__EXERCISE AIM__. Copy out each line below in which the string "dependencies" appears.

__RECORDS SUPPLIED__.

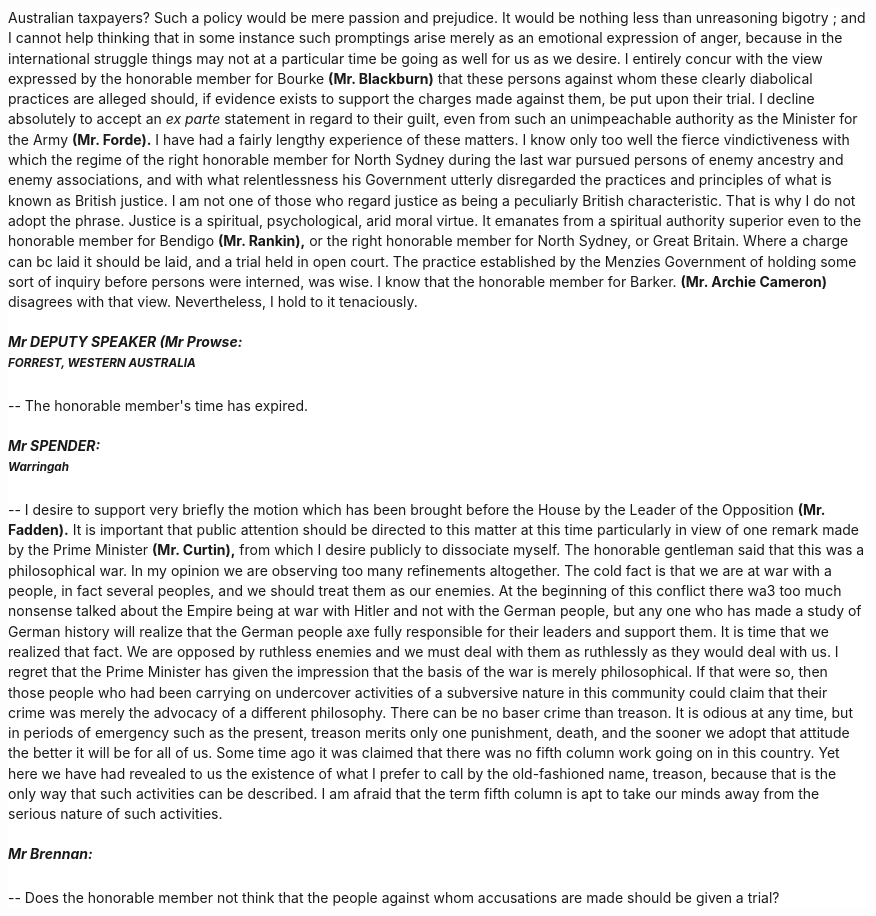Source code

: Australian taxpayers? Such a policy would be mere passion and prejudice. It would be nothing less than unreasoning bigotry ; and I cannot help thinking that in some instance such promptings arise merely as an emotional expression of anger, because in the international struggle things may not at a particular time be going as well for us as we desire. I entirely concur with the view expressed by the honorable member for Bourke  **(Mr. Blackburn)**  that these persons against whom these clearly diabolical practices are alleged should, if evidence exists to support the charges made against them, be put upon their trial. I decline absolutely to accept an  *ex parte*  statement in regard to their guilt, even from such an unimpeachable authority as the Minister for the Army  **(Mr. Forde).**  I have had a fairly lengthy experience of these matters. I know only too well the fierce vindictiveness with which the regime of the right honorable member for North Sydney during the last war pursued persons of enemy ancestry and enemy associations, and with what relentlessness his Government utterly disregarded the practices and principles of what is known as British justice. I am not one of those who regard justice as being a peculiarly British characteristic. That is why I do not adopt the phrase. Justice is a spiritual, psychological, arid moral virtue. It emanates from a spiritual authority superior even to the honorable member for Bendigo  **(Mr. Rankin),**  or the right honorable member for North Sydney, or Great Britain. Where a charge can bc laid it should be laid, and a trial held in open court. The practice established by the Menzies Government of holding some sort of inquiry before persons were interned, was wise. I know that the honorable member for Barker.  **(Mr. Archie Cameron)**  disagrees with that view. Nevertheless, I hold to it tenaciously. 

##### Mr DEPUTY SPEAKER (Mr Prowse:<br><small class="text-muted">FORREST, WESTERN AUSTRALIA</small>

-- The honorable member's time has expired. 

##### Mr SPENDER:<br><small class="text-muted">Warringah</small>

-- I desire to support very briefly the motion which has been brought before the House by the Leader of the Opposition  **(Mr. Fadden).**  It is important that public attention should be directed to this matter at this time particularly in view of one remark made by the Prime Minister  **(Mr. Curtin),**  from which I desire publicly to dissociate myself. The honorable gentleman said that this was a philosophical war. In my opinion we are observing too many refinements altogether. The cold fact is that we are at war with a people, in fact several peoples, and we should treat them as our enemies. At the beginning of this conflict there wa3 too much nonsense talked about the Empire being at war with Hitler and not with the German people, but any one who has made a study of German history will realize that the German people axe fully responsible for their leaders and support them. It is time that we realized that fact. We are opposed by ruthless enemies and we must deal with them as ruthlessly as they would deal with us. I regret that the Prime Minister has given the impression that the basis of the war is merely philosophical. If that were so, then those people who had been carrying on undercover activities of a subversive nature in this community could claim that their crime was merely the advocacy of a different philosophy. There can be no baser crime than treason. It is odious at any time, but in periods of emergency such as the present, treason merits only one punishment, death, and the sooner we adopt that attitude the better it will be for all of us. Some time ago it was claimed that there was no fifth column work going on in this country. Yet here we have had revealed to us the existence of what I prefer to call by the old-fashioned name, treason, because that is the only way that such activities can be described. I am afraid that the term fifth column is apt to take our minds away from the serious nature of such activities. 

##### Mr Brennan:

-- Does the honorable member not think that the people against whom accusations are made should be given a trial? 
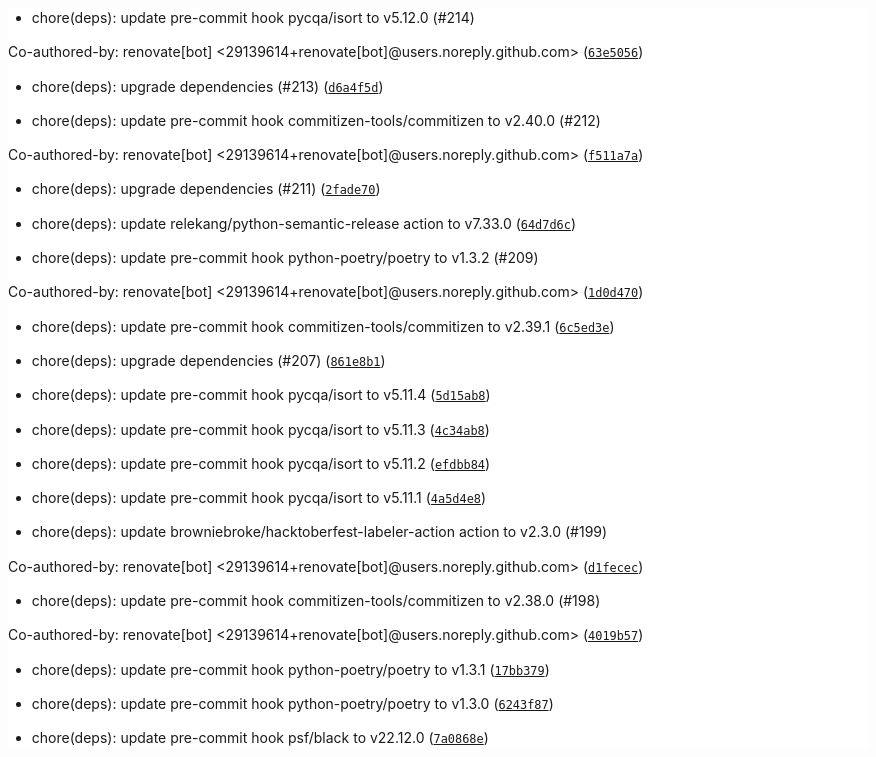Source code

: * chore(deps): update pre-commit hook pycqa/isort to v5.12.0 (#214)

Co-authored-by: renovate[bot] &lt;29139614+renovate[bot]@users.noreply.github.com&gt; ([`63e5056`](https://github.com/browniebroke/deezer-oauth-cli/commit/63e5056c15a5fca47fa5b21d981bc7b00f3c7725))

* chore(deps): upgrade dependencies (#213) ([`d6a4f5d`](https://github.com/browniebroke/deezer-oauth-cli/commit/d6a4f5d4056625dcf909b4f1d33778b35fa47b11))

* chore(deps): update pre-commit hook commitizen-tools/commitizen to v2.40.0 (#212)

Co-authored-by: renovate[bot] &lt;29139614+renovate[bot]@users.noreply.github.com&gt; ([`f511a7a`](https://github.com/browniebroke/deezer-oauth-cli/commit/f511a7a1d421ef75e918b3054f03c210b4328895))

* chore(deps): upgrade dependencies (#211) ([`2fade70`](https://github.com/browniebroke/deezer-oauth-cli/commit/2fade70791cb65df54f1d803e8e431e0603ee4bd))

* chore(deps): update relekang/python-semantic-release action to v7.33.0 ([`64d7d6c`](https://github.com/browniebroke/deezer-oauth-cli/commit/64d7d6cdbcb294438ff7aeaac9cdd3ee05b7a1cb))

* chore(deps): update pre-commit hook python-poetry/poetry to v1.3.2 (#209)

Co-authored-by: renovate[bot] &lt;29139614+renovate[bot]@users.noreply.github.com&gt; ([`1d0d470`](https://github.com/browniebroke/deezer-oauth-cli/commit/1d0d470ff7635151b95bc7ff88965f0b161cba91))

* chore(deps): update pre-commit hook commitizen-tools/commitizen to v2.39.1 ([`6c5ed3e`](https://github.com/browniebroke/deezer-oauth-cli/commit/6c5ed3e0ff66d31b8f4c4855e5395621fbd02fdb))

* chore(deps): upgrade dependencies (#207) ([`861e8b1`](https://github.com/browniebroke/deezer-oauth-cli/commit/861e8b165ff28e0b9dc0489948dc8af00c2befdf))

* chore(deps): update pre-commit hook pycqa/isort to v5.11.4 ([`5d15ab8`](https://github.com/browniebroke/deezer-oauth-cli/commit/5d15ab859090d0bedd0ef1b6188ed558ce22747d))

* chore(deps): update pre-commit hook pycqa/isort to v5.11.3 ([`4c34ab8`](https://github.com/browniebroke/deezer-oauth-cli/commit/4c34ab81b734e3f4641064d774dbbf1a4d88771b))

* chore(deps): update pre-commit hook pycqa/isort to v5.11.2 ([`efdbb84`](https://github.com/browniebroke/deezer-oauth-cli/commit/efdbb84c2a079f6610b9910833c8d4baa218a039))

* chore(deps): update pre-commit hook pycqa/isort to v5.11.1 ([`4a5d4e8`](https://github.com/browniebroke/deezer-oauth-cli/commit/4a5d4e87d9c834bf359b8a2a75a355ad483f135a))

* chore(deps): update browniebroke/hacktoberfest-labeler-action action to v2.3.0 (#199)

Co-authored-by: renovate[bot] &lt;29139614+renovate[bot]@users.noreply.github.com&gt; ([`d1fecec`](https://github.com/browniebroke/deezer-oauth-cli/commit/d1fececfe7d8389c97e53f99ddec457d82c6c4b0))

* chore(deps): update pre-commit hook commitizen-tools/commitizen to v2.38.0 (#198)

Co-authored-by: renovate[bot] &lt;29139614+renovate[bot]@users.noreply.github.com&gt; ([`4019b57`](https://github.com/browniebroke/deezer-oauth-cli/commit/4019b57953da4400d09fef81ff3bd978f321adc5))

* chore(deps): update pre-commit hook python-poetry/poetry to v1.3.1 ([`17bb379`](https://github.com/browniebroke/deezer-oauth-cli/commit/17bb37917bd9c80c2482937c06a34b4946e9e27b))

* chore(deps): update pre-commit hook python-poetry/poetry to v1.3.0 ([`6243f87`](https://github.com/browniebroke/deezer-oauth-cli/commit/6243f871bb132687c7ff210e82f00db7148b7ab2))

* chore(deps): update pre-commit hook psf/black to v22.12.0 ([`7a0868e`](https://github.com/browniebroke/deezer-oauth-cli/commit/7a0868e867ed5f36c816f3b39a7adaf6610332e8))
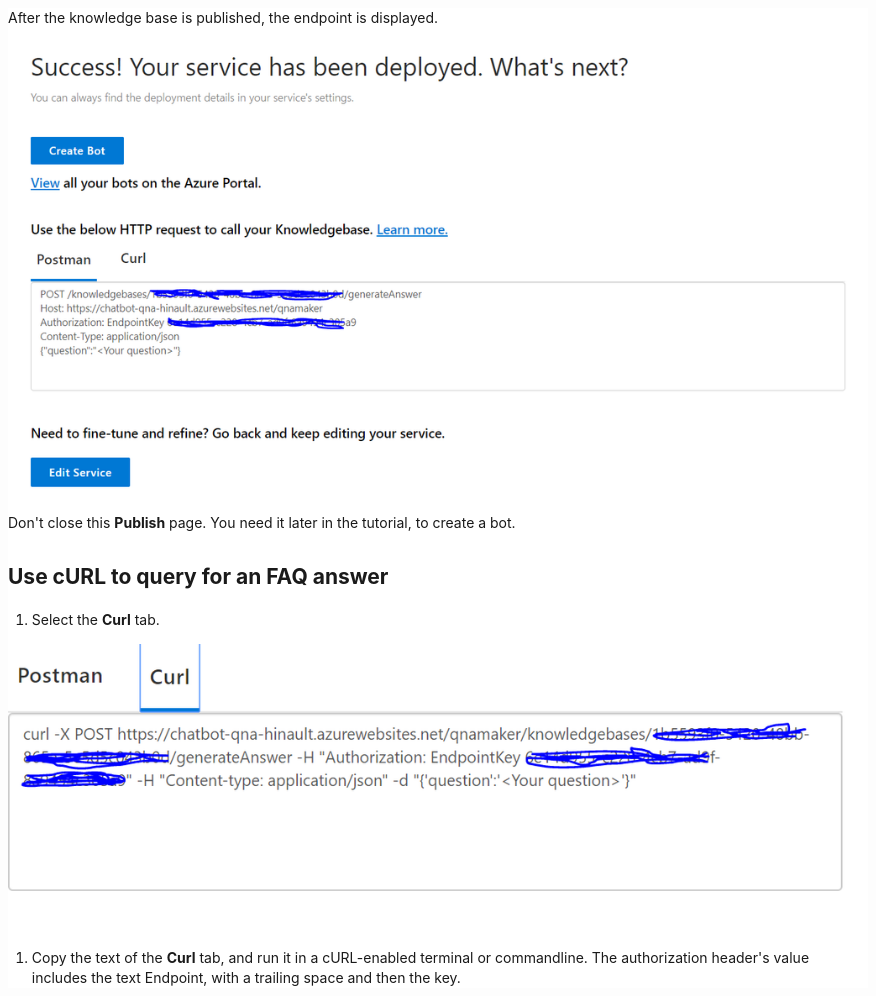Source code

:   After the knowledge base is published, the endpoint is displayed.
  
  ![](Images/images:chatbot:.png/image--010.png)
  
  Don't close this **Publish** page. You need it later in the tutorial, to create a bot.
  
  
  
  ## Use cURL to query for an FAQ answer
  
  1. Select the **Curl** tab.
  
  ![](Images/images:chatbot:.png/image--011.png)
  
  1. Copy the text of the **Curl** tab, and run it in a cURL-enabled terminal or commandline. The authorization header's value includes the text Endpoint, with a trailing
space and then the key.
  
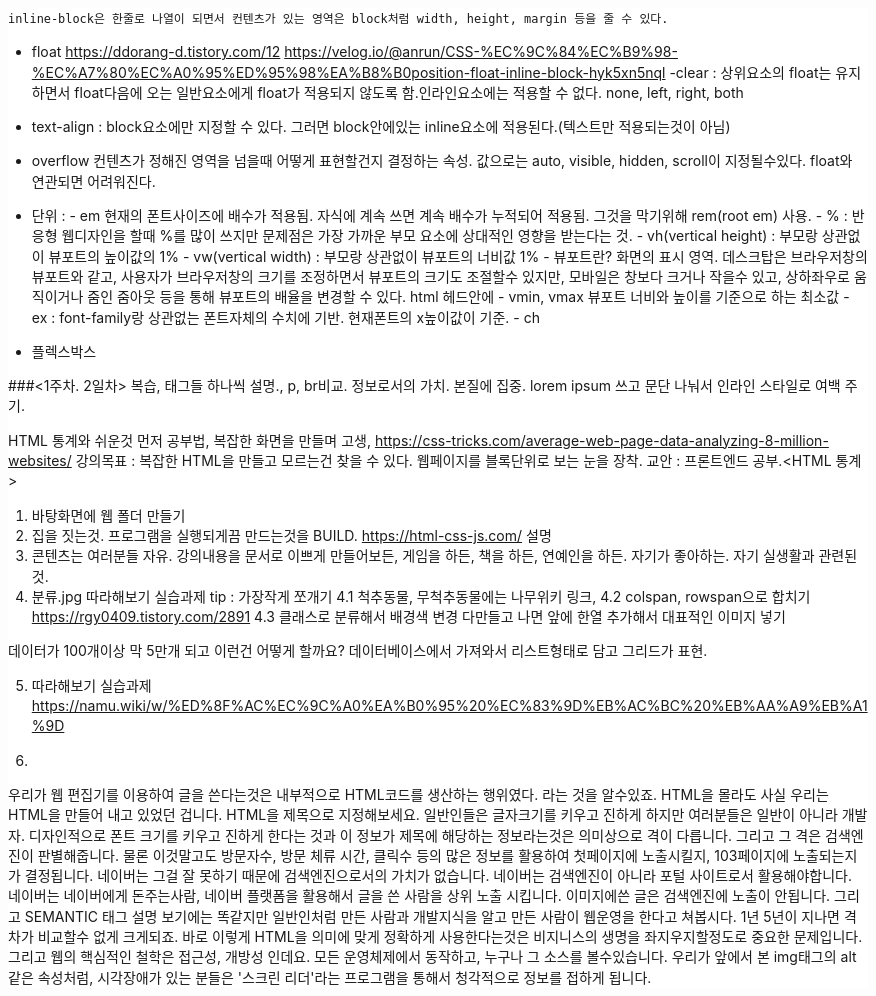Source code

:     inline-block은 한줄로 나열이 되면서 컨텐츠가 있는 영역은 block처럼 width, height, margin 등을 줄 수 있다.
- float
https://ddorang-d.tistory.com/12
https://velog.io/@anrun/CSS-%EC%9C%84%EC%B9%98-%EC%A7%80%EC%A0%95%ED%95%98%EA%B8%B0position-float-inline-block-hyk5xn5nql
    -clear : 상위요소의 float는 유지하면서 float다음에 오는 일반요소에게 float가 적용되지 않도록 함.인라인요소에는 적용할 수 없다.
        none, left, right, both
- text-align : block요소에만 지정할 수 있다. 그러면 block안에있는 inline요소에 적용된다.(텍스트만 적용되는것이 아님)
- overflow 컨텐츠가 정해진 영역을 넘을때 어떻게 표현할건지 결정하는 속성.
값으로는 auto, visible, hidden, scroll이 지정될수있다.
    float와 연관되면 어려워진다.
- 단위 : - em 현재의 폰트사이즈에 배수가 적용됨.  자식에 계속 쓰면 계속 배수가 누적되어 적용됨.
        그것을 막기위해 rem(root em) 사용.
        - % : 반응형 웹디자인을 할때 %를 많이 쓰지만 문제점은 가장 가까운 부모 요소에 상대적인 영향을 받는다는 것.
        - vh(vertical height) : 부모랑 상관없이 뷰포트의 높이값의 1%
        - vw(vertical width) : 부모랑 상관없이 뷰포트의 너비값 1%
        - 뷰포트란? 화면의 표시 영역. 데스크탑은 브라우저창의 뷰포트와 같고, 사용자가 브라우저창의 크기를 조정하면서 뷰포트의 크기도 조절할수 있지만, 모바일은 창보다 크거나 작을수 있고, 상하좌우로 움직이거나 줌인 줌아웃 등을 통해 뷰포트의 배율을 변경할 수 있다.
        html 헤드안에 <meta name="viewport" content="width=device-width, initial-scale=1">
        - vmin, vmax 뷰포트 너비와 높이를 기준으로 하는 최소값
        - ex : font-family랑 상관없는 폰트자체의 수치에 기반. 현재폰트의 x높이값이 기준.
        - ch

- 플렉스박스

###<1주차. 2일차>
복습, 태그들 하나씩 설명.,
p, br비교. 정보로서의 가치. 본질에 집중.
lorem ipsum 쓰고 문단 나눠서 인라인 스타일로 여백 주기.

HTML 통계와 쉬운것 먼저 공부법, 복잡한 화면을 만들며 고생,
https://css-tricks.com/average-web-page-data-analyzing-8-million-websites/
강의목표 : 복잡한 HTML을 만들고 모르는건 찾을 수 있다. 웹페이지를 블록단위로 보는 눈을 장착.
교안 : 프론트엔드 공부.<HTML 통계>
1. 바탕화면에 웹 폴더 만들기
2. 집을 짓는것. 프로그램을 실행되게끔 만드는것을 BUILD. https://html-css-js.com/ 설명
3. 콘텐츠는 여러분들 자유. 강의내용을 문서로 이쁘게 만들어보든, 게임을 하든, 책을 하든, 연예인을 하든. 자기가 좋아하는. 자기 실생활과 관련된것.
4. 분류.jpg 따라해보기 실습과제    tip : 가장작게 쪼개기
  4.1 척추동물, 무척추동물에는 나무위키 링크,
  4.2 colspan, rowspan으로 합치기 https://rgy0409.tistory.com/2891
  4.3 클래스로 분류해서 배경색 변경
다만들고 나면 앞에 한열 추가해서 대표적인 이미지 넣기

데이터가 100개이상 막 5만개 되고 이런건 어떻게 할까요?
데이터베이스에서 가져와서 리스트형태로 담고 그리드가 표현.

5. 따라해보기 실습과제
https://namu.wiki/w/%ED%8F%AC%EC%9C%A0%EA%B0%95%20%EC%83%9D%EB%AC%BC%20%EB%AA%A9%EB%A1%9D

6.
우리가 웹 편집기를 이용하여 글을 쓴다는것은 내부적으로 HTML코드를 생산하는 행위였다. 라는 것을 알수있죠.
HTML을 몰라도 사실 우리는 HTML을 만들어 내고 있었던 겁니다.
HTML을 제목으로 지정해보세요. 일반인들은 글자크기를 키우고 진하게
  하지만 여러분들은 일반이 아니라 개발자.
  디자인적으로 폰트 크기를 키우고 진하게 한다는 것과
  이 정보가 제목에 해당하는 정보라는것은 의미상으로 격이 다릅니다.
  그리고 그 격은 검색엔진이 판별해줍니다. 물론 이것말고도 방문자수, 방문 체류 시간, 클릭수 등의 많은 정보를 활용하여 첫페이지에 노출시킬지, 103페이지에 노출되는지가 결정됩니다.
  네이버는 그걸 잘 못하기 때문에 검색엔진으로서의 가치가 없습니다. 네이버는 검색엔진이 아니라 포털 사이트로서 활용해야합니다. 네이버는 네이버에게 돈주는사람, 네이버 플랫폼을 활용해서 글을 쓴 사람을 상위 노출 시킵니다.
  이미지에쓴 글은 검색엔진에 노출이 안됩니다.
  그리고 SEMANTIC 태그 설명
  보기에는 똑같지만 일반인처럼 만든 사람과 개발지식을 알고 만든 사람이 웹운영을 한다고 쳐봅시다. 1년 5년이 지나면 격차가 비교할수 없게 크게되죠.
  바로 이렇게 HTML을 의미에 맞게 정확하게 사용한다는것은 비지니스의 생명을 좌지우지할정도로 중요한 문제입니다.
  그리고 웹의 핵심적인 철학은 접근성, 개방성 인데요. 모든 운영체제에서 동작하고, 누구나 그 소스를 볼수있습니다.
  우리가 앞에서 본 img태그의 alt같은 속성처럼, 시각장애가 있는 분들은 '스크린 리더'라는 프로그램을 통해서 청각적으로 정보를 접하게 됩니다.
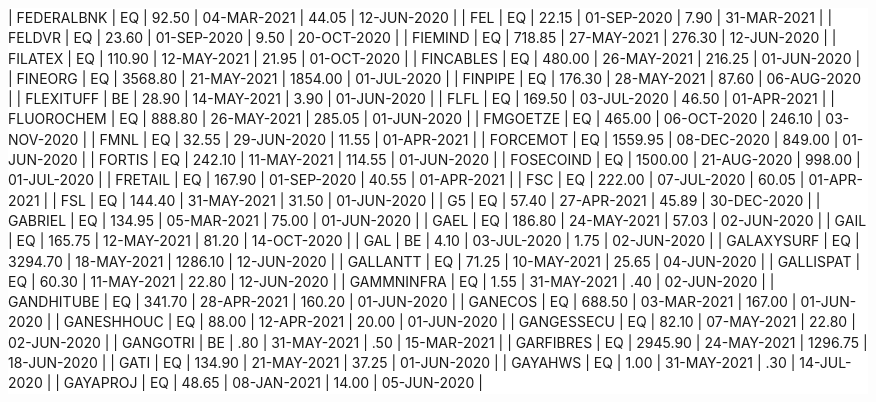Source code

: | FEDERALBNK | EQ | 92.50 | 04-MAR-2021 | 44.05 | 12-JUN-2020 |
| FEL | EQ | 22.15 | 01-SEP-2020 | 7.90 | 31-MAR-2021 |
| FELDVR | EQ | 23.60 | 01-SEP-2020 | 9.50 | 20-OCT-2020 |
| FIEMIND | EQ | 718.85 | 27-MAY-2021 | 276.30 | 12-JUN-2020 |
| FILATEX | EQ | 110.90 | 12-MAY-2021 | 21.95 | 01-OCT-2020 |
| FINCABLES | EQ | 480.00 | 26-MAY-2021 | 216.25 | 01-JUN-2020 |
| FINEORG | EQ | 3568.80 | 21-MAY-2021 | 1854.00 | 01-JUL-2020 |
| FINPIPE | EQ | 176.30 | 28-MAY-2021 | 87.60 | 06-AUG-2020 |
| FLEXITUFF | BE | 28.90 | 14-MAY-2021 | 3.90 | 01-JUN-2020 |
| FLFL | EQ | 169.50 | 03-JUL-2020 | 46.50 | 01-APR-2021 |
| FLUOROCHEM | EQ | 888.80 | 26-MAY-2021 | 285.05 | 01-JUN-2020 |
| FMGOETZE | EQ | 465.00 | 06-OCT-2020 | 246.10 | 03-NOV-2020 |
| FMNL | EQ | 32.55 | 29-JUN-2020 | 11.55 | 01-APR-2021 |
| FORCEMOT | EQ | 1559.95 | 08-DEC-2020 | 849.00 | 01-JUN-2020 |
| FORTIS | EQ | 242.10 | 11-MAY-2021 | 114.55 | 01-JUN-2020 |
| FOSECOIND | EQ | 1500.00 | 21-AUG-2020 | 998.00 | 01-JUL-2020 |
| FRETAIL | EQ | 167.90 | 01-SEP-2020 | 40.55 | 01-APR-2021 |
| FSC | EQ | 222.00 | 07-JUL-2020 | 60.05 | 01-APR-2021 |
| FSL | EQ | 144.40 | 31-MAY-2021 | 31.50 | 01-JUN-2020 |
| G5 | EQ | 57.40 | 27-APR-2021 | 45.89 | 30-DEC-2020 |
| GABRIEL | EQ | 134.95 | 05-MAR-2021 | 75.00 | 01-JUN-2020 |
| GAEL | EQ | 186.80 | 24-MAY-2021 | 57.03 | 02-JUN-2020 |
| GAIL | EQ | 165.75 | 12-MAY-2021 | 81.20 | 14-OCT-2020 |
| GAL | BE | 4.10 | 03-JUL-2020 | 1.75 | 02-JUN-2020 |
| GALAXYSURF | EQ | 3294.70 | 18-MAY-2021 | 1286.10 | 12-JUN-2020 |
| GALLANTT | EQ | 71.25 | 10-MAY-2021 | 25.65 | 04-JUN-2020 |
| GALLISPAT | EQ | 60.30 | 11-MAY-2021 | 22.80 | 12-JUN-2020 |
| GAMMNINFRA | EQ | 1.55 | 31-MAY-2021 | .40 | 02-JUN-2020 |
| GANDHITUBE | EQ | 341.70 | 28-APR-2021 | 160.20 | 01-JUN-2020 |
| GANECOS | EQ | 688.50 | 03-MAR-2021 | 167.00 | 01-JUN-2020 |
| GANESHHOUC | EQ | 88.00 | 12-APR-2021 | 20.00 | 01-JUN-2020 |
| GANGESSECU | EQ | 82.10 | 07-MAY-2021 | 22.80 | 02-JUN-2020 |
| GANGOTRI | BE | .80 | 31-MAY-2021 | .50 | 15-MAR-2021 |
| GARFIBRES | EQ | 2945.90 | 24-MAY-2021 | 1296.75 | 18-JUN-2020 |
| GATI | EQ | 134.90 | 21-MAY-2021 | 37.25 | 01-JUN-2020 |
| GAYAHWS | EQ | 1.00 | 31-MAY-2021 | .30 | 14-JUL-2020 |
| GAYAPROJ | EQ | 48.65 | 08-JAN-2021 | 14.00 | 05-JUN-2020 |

__YOUR SOLUTION__.
* chore(deps): upgrade dependencies (#213) ([`d6a4f5d`](https://github.com/browniebroke/deezer-oauth-cli/commit/d6a4f5d4056625dcf909b4f1d33778b35fa47b11))
* chore(deps): upgrade dependencies (#211) ([`2fade70`](https://github.com/browniebroke/deezer-oauth-cli/commit/2fade70791cb65df54f1d803e8e431e0603ee4bd))
* chore(deps): upgrade dependencies (#207) ([`861e8b1`](https://github.com/browniebroke/deezer-oauth-cli/commit/861e8b165ff28e0b9dc0489948dc8af00c2befdf))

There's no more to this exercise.